_Exercise data_
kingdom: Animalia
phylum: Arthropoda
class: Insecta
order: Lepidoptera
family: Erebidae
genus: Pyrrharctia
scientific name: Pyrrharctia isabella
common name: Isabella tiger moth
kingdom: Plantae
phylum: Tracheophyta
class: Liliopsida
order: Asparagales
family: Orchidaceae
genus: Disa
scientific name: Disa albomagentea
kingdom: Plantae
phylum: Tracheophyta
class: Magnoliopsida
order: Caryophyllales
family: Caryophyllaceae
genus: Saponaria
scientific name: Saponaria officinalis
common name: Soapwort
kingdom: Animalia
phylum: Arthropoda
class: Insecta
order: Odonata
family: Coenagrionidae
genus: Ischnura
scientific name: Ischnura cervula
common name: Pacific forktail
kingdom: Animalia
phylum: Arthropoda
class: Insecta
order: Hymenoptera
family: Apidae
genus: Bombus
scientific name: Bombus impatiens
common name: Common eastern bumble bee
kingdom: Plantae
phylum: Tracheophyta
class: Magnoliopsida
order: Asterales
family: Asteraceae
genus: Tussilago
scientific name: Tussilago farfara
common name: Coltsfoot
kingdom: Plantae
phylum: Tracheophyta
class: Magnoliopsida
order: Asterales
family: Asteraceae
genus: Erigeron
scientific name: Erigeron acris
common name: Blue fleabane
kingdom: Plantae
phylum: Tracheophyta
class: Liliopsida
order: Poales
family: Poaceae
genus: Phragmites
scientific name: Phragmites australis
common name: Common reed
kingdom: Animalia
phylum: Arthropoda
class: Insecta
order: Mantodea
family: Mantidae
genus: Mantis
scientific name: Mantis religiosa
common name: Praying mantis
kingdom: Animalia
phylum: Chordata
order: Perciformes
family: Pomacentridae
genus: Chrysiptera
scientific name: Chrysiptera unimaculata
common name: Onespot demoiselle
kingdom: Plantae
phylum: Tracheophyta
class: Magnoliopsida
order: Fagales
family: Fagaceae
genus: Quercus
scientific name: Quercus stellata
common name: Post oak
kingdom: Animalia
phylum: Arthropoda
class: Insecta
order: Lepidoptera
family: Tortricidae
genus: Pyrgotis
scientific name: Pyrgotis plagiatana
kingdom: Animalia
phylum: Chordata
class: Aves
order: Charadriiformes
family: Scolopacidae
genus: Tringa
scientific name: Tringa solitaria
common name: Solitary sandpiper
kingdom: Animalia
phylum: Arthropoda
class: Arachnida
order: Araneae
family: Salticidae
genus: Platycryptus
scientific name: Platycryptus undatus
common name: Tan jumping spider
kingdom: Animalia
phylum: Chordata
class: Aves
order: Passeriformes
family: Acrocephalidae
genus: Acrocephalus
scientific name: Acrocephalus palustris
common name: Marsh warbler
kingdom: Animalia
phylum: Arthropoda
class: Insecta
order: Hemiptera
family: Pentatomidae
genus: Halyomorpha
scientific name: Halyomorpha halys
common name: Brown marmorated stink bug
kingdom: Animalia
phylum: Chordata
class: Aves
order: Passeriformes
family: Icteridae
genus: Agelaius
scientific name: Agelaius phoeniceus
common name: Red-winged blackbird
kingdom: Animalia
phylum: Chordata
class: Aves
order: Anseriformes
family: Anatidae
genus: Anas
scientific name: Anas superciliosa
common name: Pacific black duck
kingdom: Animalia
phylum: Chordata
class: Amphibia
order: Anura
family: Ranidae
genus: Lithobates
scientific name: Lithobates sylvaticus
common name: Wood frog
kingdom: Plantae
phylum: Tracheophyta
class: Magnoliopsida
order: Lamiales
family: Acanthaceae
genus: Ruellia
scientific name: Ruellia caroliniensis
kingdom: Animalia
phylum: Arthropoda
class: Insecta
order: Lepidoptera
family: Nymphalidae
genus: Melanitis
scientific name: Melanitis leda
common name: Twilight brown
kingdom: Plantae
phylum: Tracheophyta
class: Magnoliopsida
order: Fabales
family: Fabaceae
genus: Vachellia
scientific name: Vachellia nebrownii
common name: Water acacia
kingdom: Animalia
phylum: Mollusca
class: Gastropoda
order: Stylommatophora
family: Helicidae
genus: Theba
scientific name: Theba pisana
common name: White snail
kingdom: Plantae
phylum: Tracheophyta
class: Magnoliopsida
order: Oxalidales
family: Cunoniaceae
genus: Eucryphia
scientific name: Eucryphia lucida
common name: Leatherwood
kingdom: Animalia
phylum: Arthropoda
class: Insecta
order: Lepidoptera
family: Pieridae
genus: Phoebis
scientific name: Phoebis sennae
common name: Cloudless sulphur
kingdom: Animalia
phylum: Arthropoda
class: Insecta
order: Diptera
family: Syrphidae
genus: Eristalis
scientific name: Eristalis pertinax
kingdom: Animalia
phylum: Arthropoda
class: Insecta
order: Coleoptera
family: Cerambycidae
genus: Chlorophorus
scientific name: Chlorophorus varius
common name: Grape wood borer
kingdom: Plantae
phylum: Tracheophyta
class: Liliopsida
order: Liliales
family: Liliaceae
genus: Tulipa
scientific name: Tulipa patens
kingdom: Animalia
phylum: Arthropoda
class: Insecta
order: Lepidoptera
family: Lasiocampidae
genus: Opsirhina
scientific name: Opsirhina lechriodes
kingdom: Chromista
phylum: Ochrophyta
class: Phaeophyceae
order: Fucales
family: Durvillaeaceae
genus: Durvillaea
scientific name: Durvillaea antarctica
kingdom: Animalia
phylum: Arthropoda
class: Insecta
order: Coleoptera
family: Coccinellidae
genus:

_Written problem_
Please reproduce every line of the items above word for word, keeping them in the same order.

_Task solution_
kingdom: Animalia
phylum: Arthropoda
class: Insecta
order: Lepidoptera
family: Erebidae
genus: Pyrrharctia
scientific name: Pyrrharctia isabella
common name: Isabella tiger moth
kingdom: Plantae
phylum: Tracheophyta
class: Liliopsida
order: Asparagales
family: Orchidaceae
genus: Disa
scientific name: Disa albomagentea
kingdom: Plantae
phylum: Tracheophyta
class: Magnoliopsida
order: Caryophyllales
family: Caryophyllaceae
genus: Saponaria
scientific name: Saponaria officinalis
common name: Soapwort
kingdom: Animalia
phylum: Arthropoda
class: Insecta
order: Odonata
family: Coenagrionidae
genus: Ischnura
scientific name: Ischnura cervula
common name: Pacific forktail
kingdom: Animalia
phylum: Arthropoda
class: Insecta
order: Hymenoptera
family: Apidae
genus: Bombus
scientific name: Bombus impatiens
common name: Common eastern bumble bee
kingdom: Plantae
phylum: Tracheophyta
class: Magnoliopsida
order: Asterales
family: Asteraceae
genus: Tussilago
scientific name: Tussilago farfara
common name: Coltsfoot
kingdom: Plantae
phylum: Tracheophyta
class: Magnoliopsida
order: Asterales
family: Asteraceae
genus: Erigeron
scientific name: Erigeron acris
common name: Blue fleabane
kingdom: Plantae
phylum: Tracheophyta
class: Liliopsida
order: Poales
family: Poaceae
genus: Phragmites
scientific name: Phragmites australis
common name: Common reed
kingdom: Animalia
phylum: Arthropoda
class: Insecta
order: Mantodea
family: Mantidae
genus: Mantis
scientific name: Mantis religiosa
common name: Praying mantis
kingdom: Animalia
phylum: Chordata
order: Perciformes
family: Pomacentridae
genus: Chrysiptera
scientific name: Chrysiptera unimaculata
common name: Onespot demoiselle
kingdom: Plantae
phylum: Tracheophyta
class: Magnoliopsida
order: Fagales
family: Fagaceae
genus: Quercus
scientific name: Quercus stellata
common name: Post oak
kingdom: Animalia
phylum: Arthropoda
class: Insecta
order: Lepidoptera
family: Tortricidae
genus: Pyrgotis
scientific name: Pyrgotis plagiatana
kingdom: Animalia
phylum: Chordata
class: Aves
order: Charadriiformes
family: Scolopacidae
genus: Tringa
scientific name: Tringa solitaria
common name: Solitary sandpiper
kingdom: Animalia
phylum: Arthropoda
class: Arachnida
order: Araneae
family: Salticidae
genus: Platycryptus
scientific name: Platycryptus undatus
common name: Tan jumping spider
kingdom: Animalia
phylum: Chordata
class: Aves
order: Passeriformes
family: Acrocephalidae
genus: Acrocephalus
scientific name: Acrocephalus palustris
common name: Marsh warbler
kingdom: Animalia
phylum: Arthropoda
class: Insecta
order: Hemiptera
family: Pentatomidae
genus: Halyomorpha
scientific name: Halyomorpha halys
common name: Brown marmorated stink bug
kingdom: Animalia
phylum: Chordata
class: Aves
order: Passeriformes
family: Icteridae
genus: Agelaius
scientific name: Agelaius phoeniceus
common name: Red-winged blackbird
kingdom: Animalia
phylum: Chordata
class: Aves
order: Anseriformes
family: Anatidae
genus: Anas
scientific name: Anas superciliosa
common name: Pacific black duck
kingdom: Animalia
phylum: Chordata
class: Amphibia
order: Anura
family: Ranidae
genus: Lithobates
scientific name: Lithobates sylvaticus
common name: Wood frog
kingdom: Plantae
phylum: Tracheophyta
class: Magnoliopsida
order: Lamiales
family: Acanthaceae
genus: Ruellia
scientific name: Ruellia caroliniensis
kingdom: Animalia
phylum: Arthropoda
class: Insecta
order: Lepidoptera
family: Nymphalidae
genus: Melanitis
scientific name: Melanitis leda
common name: Twilight brown
kingdom: Plantae
phylum: Tracheophyta
class: Magnoliopsida
order: Fabales
family: Fabaceae
genus: Vachellia
scientific name: Vachellia nebrownii
common name: Water acacia
kingdom: Animalia
phylum: Mollusca
class: Gastropoda
order: Stylommatophora
family: Helicidae
genus: Theba
scientific name: Theba pisana
common name: White snail
kingdom: Plantae
phylum: Tracheophyta
class: Magnoliopsida
order: Oxalidales
family: Cunoniaceae
genus: Eucryphia
scientific name: Eucryphia lucida
common name: Leatherwood
kingdom: Animalia
phylum: Arthropoda
class: Insecta
order: Lepidoptera
family: Pieridae
genus: Phoebis
scientific name: Phoebis sennae
common name: Cloudless sulphur
kingdom: Animalia
phylum: Arthropoda
class: Insecta
order: Diptera
family: Syrphidae
genus: Eristalis
scientific name: Eristalis pertinax
kingdom: Animalia
phylum: Arthropoda
class: Insecta
order: Coleoptera
family: Cerambycidae
genus: Chlorophorus
scientific name: Chlorophorus varius
common name: Grape wood borer
kingdom: Plantae
phylum: Tracheophyta
class: Liliopsida
order: Liliales
family: Liliaceae
genus: Tulipa
scientific name: Tulipa patens
kingdom: Animalia
phylum: Arthropoda
class: Insecta
order: Lepidoptera
family: Lasiocampidae
genus: Opsirhina
scientific name: Opsirhina lechriodes
kingdom: Chromista
phylum: Ochrophyta
class: Phaeophyceae
order: Fucales
family: Durvillaeaceae
genus: Durvillaea
scientific name: Durvillaea antarctica
kingdom: Animalia
phylum: Arthropoda
class: Insecta
order: Coleoptera
family: Coccinellidae
genus:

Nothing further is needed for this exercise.